Mandela’s complex ties with Germany

Nelson Mandela died on Thursday night aged 95. The Local looks back at the anti-apartheid leader's complex relationship with Germany.

Mandela's complex ties with Germany
Mandela meets Merkel in South Africa in 2007. Photo: DPA

Over the last few years Nelson Mandela was revered in Germany as he was everywhere, but his relationship with the country was complex – as his ANC were supported financially by the East German regime, Westerners were initially suspicious.

Chancellor Angela Merkel visited Nelson Mandela in Johannesburg in 2007, when the former president was 89 years old. "It was a very moving moment for me to experience Nelson Mandela and speak to him," she said once she came out of the meeting.

The South African leader, she reported, had an important message for the world: "We need peace on Earth, and especially the conflicts in Africa must be resolved peacefully."

But it took some time for Mandela's relationship with Germany to reach this benign level.

Mandela first visited Germany in 1990, only months after his release from 27 years in prison, when the eastern half of the country was enjoying its own taste of freedom after 28 years under socialist rule.

As was later disclosed, that same repressive East German government had provided financial support to his African National Congress for many years. Thousands of schoolchildren in the German Democratic Republic painted pictures, which were sent to the Pollsmoor prison where Mandela was held in later years.

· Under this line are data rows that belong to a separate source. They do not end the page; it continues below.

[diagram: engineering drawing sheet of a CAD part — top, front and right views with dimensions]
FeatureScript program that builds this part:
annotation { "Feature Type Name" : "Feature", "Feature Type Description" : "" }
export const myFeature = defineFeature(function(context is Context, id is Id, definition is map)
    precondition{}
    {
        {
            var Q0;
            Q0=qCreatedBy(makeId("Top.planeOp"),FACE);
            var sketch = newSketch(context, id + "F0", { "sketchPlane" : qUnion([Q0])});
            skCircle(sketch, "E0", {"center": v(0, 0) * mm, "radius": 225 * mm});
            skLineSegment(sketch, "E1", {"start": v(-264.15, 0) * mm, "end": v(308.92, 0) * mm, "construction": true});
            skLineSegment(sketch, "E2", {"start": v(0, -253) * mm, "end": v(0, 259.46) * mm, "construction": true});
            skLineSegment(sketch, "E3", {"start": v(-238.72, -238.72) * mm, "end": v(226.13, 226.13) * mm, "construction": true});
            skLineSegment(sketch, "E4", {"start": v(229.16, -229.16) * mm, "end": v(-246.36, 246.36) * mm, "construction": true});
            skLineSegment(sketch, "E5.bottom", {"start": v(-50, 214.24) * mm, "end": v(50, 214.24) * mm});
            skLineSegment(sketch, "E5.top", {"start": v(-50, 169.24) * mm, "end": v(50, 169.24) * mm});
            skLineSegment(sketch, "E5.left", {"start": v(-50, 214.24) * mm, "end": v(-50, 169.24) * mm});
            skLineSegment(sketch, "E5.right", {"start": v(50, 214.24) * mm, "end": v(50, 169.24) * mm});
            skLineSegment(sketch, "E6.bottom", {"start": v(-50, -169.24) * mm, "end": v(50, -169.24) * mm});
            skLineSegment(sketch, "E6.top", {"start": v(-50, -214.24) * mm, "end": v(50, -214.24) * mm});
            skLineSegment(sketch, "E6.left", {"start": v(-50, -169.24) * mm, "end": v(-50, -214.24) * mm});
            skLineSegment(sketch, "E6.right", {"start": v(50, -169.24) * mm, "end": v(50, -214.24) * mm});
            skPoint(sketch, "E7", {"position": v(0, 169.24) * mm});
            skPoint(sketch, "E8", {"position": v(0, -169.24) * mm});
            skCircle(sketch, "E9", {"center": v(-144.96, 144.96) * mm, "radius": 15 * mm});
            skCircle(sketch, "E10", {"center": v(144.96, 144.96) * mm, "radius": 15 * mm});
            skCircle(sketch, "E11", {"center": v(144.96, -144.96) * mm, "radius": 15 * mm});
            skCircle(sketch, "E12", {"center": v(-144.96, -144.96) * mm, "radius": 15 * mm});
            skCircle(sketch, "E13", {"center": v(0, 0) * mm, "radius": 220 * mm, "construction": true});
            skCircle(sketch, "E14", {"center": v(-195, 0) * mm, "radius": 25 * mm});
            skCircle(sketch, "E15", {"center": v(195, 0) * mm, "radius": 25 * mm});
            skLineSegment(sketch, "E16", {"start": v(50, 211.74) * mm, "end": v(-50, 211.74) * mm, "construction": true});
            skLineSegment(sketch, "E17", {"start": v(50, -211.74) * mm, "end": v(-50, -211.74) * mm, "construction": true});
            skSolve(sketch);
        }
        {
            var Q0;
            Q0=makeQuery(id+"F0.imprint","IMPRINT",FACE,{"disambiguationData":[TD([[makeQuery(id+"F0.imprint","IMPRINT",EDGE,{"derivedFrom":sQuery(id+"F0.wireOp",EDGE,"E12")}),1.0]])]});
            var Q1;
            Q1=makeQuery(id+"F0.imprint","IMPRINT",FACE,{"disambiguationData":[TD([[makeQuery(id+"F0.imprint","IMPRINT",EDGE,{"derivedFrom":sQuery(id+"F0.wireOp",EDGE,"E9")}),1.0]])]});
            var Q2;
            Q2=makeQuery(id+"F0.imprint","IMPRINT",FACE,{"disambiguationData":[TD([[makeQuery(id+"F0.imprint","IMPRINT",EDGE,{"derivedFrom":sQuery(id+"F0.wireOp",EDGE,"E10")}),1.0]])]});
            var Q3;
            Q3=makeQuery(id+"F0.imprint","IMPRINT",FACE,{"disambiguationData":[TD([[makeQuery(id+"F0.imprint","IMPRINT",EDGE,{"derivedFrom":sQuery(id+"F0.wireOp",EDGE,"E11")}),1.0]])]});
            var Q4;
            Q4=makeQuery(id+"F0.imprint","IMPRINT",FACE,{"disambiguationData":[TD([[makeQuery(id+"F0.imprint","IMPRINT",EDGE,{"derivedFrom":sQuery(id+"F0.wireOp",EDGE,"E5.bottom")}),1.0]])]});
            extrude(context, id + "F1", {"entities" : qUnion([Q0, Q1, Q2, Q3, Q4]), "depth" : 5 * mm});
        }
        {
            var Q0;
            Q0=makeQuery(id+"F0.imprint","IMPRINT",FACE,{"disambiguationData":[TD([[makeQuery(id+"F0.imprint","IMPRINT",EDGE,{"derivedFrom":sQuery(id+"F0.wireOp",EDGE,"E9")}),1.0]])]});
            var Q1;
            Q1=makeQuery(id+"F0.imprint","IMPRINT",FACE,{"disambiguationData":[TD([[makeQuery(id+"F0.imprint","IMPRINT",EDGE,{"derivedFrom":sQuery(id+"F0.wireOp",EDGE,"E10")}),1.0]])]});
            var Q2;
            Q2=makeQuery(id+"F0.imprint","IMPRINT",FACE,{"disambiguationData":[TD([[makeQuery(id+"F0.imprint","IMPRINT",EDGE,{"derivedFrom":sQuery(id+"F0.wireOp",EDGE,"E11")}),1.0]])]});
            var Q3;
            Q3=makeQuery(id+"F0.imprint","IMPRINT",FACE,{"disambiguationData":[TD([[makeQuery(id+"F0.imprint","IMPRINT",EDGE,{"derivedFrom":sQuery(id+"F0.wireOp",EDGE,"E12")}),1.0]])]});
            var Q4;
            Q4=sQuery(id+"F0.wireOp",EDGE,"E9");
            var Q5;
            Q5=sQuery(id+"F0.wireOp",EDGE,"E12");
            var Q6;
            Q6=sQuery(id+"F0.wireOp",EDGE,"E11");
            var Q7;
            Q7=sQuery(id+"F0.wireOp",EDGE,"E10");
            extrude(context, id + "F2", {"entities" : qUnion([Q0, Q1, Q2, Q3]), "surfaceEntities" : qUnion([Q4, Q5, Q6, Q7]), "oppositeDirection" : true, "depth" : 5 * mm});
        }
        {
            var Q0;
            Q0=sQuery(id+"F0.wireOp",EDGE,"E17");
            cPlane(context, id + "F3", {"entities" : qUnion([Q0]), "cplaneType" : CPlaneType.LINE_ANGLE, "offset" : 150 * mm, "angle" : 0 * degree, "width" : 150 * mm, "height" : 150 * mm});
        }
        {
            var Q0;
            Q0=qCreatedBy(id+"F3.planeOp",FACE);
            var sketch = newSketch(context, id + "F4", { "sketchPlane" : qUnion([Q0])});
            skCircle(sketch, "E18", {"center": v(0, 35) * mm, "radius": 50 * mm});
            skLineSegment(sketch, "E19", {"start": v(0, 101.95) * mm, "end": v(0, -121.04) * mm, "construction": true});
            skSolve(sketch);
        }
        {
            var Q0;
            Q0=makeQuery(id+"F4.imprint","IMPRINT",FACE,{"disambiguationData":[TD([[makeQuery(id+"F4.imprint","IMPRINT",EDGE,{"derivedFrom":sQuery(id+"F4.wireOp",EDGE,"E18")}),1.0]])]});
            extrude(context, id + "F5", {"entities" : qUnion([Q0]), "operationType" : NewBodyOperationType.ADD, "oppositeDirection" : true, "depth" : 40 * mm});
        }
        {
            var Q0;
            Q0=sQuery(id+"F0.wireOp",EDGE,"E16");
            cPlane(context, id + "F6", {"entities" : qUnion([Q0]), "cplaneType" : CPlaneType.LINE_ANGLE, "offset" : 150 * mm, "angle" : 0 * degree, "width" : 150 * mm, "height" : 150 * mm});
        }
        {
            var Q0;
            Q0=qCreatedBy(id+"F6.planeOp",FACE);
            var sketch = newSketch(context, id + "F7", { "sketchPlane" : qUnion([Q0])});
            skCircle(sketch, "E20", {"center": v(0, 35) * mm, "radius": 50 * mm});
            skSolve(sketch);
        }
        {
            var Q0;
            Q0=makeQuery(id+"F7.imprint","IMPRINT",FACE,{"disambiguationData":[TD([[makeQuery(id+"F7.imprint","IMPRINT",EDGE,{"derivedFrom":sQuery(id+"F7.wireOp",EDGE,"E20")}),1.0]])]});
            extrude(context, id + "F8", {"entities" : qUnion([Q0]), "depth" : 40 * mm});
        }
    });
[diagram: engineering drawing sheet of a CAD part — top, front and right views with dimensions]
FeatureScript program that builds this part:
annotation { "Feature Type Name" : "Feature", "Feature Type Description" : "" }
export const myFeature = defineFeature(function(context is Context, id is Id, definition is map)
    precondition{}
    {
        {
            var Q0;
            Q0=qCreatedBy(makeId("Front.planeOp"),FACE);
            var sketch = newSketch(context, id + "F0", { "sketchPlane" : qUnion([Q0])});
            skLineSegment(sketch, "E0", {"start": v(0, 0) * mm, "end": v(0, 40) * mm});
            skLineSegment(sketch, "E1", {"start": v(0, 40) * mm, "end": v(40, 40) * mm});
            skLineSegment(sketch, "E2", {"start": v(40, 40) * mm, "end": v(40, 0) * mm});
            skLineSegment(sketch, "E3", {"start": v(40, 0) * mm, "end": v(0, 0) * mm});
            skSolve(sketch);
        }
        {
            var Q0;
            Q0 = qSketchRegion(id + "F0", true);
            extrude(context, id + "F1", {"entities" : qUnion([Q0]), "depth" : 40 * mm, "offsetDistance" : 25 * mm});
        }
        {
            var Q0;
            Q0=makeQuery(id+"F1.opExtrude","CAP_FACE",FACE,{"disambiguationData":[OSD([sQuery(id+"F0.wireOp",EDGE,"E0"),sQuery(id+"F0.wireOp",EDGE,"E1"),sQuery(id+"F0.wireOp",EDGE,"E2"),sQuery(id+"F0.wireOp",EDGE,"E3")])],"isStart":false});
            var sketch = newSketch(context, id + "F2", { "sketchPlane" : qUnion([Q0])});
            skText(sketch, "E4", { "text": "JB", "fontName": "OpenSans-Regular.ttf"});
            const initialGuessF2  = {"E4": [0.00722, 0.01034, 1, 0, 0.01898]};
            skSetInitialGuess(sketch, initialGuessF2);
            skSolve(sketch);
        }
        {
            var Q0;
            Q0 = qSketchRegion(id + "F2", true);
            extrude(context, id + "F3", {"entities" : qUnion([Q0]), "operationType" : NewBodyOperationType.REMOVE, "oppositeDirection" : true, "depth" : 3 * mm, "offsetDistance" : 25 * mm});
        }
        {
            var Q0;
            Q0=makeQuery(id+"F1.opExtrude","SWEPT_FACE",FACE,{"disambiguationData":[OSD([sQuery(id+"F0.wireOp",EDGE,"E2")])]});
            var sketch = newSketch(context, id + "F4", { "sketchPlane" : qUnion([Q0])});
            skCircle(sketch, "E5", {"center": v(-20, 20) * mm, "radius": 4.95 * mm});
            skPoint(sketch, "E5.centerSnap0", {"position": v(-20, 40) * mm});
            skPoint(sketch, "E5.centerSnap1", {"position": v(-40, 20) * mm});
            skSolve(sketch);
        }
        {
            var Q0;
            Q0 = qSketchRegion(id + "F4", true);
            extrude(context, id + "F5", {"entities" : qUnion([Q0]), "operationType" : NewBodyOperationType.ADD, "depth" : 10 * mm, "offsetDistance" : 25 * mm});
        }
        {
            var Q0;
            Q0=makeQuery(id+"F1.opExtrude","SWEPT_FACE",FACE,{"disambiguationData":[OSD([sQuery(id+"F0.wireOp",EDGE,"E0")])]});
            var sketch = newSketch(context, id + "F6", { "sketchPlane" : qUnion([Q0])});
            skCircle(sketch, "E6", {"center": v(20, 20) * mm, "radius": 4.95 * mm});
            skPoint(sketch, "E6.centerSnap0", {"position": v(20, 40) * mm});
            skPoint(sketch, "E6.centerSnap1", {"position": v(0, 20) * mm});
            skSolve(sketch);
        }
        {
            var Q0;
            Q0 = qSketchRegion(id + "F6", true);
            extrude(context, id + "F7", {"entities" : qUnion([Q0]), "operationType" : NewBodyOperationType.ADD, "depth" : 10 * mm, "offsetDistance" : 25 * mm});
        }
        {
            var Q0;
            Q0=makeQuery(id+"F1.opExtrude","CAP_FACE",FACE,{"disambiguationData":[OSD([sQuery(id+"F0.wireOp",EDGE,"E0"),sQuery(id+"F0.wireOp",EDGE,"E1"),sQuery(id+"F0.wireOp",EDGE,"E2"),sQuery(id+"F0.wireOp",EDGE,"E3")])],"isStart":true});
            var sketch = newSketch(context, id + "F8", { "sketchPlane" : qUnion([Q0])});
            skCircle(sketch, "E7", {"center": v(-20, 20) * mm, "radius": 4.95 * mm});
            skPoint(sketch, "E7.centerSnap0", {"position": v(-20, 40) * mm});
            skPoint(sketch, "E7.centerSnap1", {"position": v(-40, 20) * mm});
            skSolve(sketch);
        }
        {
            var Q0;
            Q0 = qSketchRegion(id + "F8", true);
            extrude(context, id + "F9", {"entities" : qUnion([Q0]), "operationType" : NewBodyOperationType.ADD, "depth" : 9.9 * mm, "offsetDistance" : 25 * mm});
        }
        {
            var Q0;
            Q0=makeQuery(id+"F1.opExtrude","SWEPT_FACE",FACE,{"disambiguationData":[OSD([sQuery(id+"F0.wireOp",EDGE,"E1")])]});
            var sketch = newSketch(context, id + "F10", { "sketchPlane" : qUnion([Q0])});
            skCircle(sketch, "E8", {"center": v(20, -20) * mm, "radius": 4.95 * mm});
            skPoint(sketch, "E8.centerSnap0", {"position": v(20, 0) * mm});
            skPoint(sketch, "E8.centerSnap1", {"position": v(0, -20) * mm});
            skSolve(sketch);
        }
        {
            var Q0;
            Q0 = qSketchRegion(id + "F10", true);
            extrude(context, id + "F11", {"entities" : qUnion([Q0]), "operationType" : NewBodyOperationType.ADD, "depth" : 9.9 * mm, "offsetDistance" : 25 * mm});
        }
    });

During the 1990 visit, when Mandela was a national hero, but not yet South African president, or even president of the ANC, Germans apparently did not really know what to make of the former revolutionary.

According to a Berliner Zeitung newspaper story from 1996, Mandela came to an industry and commerce conference in Bonn to win investment for post-apartheid South Africa from West German businessmen. There, one pin-striped businessman was quoted as saying, "Well, I've seen pictures of him and the cheers of the black people on his release on TV. He seems to be a really big deal."

Mandela was initially not as well-liked among Germany's business elite as other South African politicians who visited Bonn, such as Zulu representative Mangosuthu Buthelezi, who was regarded as more moderate – "at least he wasn't imprisoned for terrorism," as another mistrustful businessman put it. But Mandela's speech won over those attending, the report said.

And by 1996, when Mandela returned to reunified Germany, everything had changed. Chancellor Helmut Kohl, who had not met Mandela during his 1990 visit, even deigned to receive the South African president.